Exercise brief: Starting from the line that holds "smartphone: none [510,471,645,523]", print each remaining line of the entries exactly, ending with the last.

————————

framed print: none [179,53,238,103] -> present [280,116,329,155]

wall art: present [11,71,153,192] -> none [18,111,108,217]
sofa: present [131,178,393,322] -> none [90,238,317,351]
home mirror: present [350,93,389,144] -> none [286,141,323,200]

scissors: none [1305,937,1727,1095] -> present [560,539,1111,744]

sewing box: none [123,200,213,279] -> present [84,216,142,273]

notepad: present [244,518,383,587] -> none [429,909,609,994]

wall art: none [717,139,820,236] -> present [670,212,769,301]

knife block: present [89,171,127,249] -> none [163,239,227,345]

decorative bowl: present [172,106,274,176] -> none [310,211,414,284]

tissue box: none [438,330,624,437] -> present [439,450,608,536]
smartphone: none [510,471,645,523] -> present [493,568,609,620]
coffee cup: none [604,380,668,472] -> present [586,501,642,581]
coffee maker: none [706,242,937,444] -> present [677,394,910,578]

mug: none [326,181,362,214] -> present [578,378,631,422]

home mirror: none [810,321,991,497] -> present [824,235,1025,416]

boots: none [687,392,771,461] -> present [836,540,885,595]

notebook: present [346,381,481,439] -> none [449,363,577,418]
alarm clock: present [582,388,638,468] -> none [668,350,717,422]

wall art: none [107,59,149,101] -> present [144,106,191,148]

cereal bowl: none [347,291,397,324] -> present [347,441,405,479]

————————

Exercise output:
smartphone: none [510,471,645,523] -> present [493,568,609,620]
coffee cup: none [604,380,668,472] -> present [586,501,642,581]
coffee maker: none [706,242,937,444] -> present [677,394,910,578]

mug: none [326,181,362,214] -> present [578,378,631,422]

home mirror: none [810,321,991,497] -> present [824,235,1025,416]

boots: none [687,392,771,461] -> present [836,540,885,595]

notebook: present [346,381,481,439] -> none [449,363,577,418]
alarm clock: present [582,388,638,468] -> none [668,350,717,422]

wall art: none [107,59,149,101] -> present [144,106,191,148]

cereal bowl: none [347,291,397,324] -> present [347,441,405,479]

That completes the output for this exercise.